> [REQUIRED ACTION]
What follows is a set of records. Retype them exactly, leaving out the pictures.

--- PROVIDED ENTRIES ---

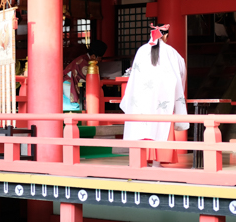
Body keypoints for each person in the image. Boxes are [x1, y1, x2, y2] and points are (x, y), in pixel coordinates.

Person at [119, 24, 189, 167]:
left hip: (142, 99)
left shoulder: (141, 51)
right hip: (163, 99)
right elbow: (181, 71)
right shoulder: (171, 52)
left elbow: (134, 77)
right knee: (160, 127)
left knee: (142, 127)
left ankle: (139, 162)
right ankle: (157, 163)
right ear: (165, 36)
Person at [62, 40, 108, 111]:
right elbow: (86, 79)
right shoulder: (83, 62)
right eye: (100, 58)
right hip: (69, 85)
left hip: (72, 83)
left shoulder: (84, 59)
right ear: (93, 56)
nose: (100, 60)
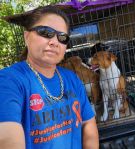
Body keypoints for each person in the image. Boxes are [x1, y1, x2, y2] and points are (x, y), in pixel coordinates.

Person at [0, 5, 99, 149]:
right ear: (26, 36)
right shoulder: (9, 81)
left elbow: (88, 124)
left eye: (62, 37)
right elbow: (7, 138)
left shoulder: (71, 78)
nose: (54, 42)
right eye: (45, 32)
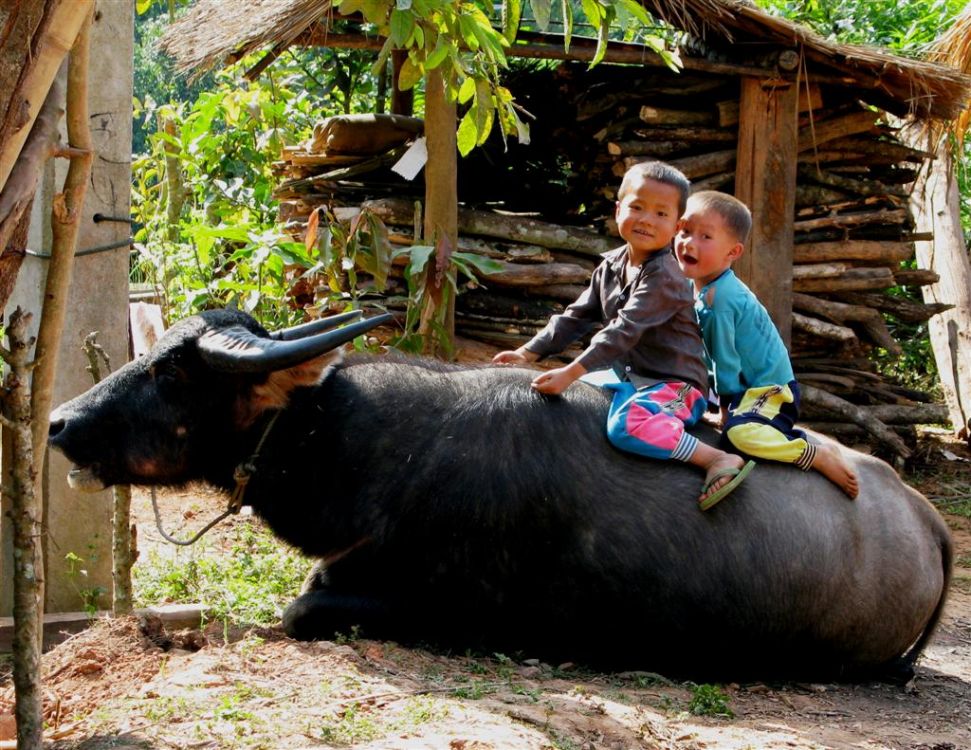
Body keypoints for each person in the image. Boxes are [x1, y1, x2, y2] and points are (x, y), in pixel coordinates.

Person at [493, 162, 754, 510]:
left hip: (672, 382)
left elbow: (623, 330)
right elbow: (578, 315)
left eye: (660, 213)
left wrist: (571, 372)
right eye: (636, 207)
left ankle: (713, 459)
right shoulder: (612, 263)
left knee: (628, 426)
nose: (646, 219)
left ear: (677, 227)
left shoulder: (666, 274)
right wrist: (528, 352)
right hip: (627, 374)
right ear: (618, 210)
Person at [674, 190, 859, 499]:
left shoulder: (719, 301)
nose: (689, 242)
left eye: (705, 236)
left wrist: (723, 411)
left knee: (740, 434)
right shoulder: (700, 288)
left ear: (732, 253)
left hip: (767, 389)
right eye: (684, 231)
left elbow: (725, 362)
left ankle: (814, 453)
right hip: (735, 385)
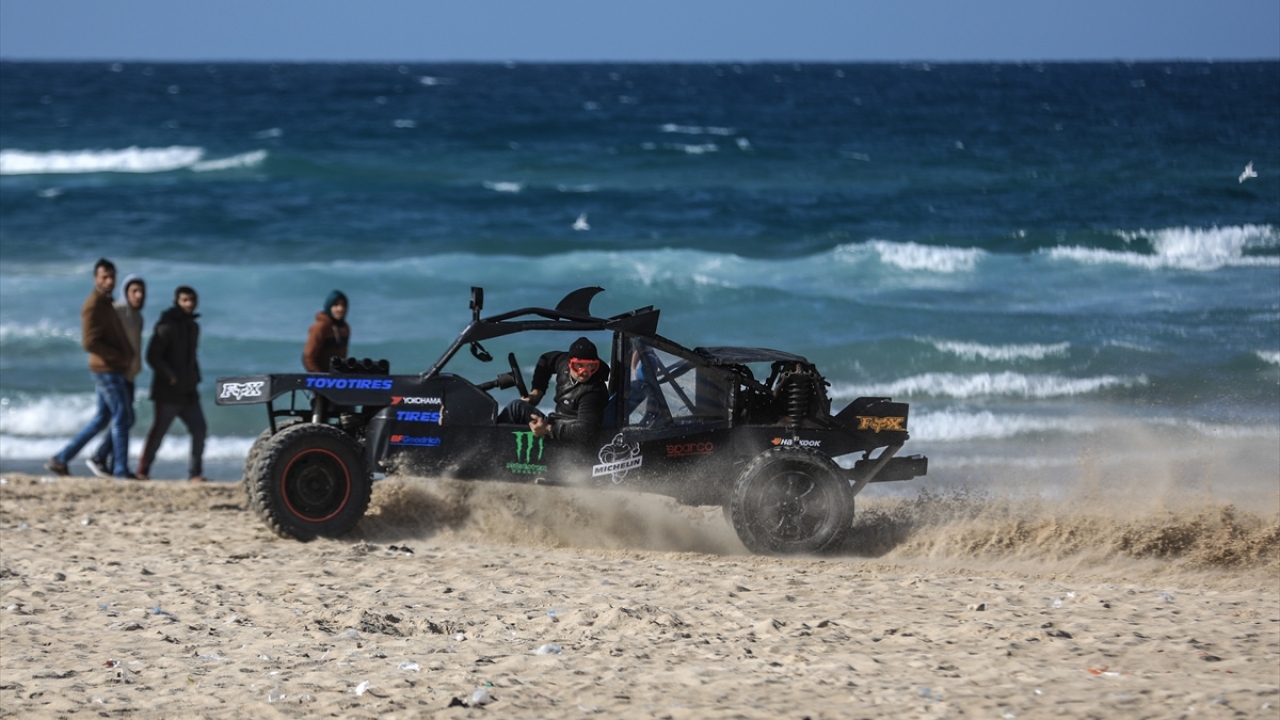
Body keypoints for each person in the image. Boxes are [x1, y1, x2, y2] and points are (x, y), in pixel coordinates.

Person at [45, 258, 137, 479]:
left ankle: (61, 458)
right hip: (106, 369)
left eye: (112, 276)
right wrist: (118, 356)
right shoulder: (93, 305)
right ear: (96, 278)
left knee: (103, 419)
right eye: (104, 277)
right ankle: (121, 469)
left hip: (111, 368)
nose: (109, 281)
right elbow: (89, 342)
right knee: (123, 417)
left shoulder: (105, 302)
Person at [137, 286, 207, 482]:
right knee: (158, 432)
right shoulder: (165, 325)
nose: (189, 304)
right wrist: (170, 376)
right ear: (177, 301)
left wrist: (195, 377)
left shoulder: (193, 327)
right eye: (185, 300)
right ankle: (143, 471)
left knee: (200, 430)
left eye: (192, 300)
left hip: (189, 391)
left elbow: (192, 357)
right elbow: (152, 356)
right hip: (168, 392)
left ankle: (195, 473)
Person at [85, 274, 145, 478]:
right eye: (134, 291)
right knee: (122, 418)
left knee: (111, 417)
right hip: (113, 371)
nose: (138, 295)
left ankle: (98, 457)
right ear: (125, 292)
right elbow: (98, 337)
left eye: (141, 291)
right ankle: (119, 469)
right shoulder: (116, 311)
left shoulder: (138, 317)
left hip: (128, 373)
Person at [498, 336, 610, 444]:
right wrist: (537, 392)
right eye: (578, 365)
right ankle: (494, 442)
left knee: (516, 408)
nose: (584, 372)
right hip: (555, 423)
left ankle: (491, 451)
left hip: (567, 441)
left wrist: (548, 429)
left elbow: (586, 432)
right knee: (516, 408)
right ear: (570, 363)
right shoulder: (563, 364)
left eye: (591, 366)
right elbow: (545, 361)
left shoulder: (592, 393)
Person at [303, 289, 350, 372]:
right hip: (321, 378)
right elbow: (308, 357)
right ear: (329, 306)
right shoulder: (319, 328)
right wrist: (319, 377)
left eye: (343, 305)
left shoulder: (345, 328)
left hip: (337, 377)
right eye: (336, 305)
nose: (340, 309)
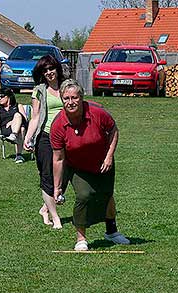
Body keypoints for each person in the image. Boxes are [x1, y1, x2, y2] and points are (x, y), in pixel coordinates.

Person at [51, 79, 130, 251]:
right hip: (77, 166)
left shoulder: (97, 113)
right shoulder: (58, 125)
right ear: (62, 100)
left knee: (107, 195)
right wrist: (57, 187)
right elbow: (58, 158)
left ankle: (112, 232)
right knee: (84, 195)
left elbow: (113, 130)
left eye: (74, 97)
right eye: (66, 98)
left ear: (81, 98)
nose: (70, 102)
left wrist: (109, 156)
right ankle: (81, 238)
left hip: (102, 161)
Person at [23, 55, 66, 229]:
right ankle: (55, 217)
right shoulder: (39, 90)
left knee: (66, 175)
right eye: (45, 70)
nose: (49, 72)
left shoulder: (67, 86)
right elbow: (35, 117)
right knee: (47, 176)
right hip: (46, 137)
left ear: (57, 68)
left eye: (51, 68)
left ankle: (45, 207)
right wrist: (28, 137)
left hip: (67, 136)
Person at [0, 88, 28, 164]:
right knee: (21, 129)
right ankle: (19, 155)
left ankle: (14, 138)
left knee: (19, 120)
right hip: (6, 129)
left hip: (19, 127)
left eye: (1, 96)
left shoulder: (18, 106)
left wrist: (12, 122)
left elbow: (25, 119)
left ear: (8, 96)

---

> [ANSWER SPACE]
Body keypoints for each person in the image. Boxes are [x1, y1, x2, y2] and points are (x, y), in pixel coordinates.

Person at [119, 24, 189, 167]:
left hip: (142, 99)
left shoulder: (141, 51)
right hip: (163, 99)
right elbow: (181, 71)
right shoulder: (171, 52)
left elbow: (134, 77)
right knee: (160, 127)
left knee: (142, 127)
left ankle: (139, 162)
right ankle: (157, 163)
right ear: (165, 36)
Person at [62, 40, 108, 111]:
right elbow: (86, 79)
right shoulder: (83, 62)
right eye: (100, 58)
right hip: (69, 85)
left hip: (72, 83)
left shoulder: (84, 59)
right ear: (93, 56)
nose: (100, 60)
Body keypoints for each person in the image. Boxes are [x1, y1, x2, y2] and points are (x, y), in pixel coordinates.

Person at [0, 5, 99, 149]:
right ear: (26, 36)
right shoulder: (9, 81)
left elbow: (88, 124)
left eye: (62, 37)
right elbow: (7, 138)
left shoulder: (71, 78)
nose: (54, 42)
right eye: (45, 32)
Body keypoints for each person in the image. Boxes are [x1, y1, x2, y2] and points are (x, y), in pixel coordinates.

Person at [493, 162, 754, 510]:
left hip: (672, 382)
left elbow: (623, 330)
right elbow: (578, 315)
left eye: (660, 213)
left wrist: (571, 372)
right eye: (636, 207)
left ankle: (713, 459)
right shoulder: (612, 263)
left knee: (628, 426)
nose: (646, 219)
left ear: (677, 227)
left shoulder: (666, 274)
right wrist: (528, 352)
right hip: (627, 374)
right ear: (618, 210)
Person at [674, 190, 859, 499]:
left shoulder: (719, 301)
nose: (689, 242)
left eye: (705, 236)
left wrist: (723, 411)
left knee: (740, 434)
right shoulder: (700, 288)
left ear: (732, 253)
left hip: (767, 389)
right eye: (684, 231)
left elbow: (725, 362)
left ankle: (814, 453)
right hip: (735, 385)
Body keypoints for each person in the image. Boxes are [x1, y1, x2, y2] and points are (x, y), in pixel coordinates.

Person at [45, 258, 137, 479]:
left ankle: (61, 458)
right hip: (106, 369)
left eye: (112, 276)
right wrist: (118, 356)
right shoulder: (93, 305)
right ear: (96, 278)
left knee: (103, 419)
right eye: (104, 277)
right ankle: (121, 469)
left hip: (111, 368)
nose: (109, 281)
right elbow: (89, 342)
right knee: (123, 417)
left shoulder: (105, 302)
Person at [137, 286, 207, 482]:
right knee: (158, 432)
right shoulder: (165, 325)
nose: (189, 304)
right wrist: (170, 376)
right ear: (177, 301)
left wrist: (195, 377)
left shoulder: (193, 327)
right eye: (185, 300)
right ankle: (143, 471)
left knee: (200, 430)
left eye: (192, 300)
left hip: (189, 391)
left elbow: (192, 357)
right elbow: (152, 356)
right hip: (168, 392)
left ankle: (195, 473)
Person at [85, 274, 145, 478]:
right eye: (134, 291)
right knee: (122, 418)
left knee: (111, 417)
right hip: (113, 371)
nose: (138, 295)
left ankle: (98, 457)
right ear: (125, 292)
right elbow: (98, 337)
left eye: (141, 291)
right ankle: (119, 469)
right shoulder: (116, 311)
left shoulder: (138, 317)
left hip: (128, 373)
Person at [498, 336, 610, 444]:
right wrist: (537, 392)
right eye: (578, 365)
right ankle: (494, 442)
left knee: (516, 408)
nose: (584, 372)
right hip: (555, 423)
left ankle: (491, 451)
left hip: (567, 441)
left wrist: (548, 429)
left elbow: (586, 432)
right knee: (516, 408)
right ear: (570, 363)
right shoulder: (563, 364)
left eye: (591, 366)
right elbow: (545, 361)
left shoulder: (592, 393)
Person at [303, 289, 350, 372]:
right hip: (321, 378)
right elbow: (308, 357)
right ear: (329, 306)
right shoulder: (319, 328)
right wrist: (319, 377)
left eye: (343, 305)
left shoulder: (345, 328)
left hip: (337, 377)
right eye: (336, 305)
nose: (340, 309)
Body keypoints for each person in the image. Boxes are [x1, y1, x2, y2] and points are (x, y), in pixel coordinates.

Person at [51, 79, 130, 251]:
right hip: (77, 166)
left shoulder: (97, 113)
right shoulder: (58, 125)
right ear: (62, 100)
left knee: (107, 195)
right wrist: (57, 187)
right elbow: (58, 158)
left ankle: (112, 232)
right knee: (84, 195)
left elbow: (113, 130)
left eye: (74, 97)
right eye: (66, 98)
left ear: (81, 98)
nose: (70, 102)
left wrist: (109, 156)
right ankle: (81, 238)
left hip: (102, 161)
Person at [23, 55, 66, 229]:
right ankle: (55, 217)
right shoulder: (39, 90)
left knee: (66, 175)
right eye: (45, 70)
nose: (49, 72)
left shoulder: (67, 86)
right elbow: (35, 117)
right knee: (47, 176)
right hip: (46, 137)
left ear: (57, 68)
left eye: (51, 68)
left ankle: (45, 207)
right wrist: (28, 137)
left hip: (67, 136)
Person at [0, 88, 28, 164]:
right knee: (21, 129)
right ankle: (19, 155)
left ankle: (14, 138)
left knee: (19, 120)
right hip: (6, 129)
left hip: (19, 127)
left eye: (1, 96)
left shoulder: (18, 106)
left wrist: (12, 122)
left elbow: (25, 119)
left ear: (8, 96)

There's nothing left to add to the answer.